Kaptur, a member of the House Appropriations Committee, said before the process collapsed, lawmakers had listening sessions in congressional districts. They’d bring in witnesses who were experts on what was being paid for. They would “listen to the public exhaustively,” she said.

“You should never have every bill wrapped up in a mass — what is it, a 1,600 page bill,” she said of the spending bill that passed Congress last week. “You should have 12 separate appropriations bills that are passed one by one, amended on the floor, with open rules which means any member can try to amend what the committee and subcommittee have done.”

Schatz said Congress has no real incentive to change the current system.

“There are no consequences for failing to pass the appropriations bills,” he said.

Some suggest that tweaks to the system might help. Congress has long considered — but not adopted — a system of biennial budgeting, which would create a budget for a two-year period, rather than the current one-year period, similar to what the state of Ohio does.

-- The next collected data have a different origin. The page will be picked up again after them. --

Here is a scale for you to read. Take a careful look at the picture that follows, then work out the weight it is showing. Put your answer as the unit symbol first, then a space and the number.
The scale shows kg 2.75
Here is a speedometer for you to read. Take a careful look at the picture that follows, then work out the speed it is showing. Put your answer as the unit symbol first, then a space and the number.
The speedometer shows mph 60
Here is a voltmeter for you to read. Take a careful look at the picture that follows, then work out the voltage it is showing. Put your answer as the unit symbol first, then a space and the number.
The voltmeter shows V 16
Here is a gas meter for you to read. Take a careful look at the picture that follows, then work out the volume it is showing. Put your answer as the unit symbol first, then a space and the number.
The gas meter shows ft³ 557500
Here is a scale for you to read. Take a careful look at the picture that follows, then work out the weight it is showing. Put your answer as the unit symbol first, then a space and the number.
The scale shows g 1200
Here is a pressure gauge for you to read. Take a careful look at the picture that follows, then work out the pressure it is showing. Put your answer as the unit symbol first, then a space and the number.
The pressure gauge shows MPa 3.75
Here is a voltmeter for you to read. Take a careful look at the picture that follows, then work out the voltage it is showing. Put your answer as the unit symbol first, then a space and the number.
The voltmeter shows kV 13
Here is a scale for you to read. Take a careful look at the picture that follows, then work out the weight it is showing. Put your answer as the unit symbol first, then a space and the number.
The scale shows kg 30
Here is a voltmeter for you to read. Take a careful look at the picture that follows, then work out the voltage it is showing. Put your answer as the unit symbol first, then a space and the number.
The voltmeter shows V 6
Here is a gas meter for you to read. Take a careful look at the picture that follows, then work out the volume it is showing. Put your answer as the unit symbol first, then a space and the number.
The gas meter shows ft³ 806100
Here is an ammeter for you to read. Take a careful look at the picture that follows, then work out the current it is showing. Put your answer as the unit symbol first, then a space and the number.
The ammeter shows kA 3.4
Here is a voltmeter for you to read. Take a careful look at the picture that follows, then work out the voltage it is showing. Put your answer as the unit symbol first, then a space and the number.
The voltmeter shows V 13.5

Portman, who backs a biennial process, has introduced a bill that would create an automatic continuing resolution to keep spending flowing even if Congress misses the deadline to pass a spending bill. Under his bill, funding would be reduced if Congress still hasn’t passed a spending bill after 120 days — a penalty for not passing spending bills on time.

He said his bill would prevent the political jockeying that has caused both sides to hold the spending bill hostage. In the past, fights about policy issues including Obamacare and abortion funding have helped spur government shutdowns.

But Ellis said ultimately the institution itself has to change.

“In the end, no matter what’s the structure you create, it’s still about lawmakers being willing to get the job done,” he said.


Two views

“We just can’t seem to get to yes anymore. The country’s so hopelessly divided…I think you see that reflected in the budget process.”

Sen. Rob Portman, R-Ohio

“This is the only constitutionally mandated duty Congress has every single year, yet they really fail at this fundamental task.”

Steve Ellis, Taxpayers for Common Sense.

By the numbers

23: Number of years it’s been since Congress passed its 12 discretionary spending bills on time.

4: The number of times since 1974 Congress has passed its appropriation bills on time.

17: Number of times Congress has shut down the government or faced a government funding gap since 1976.

1,665: Number of pages in the $1.1 trillion spending bill that passed Congress last week, averting a government shutdown at least through September.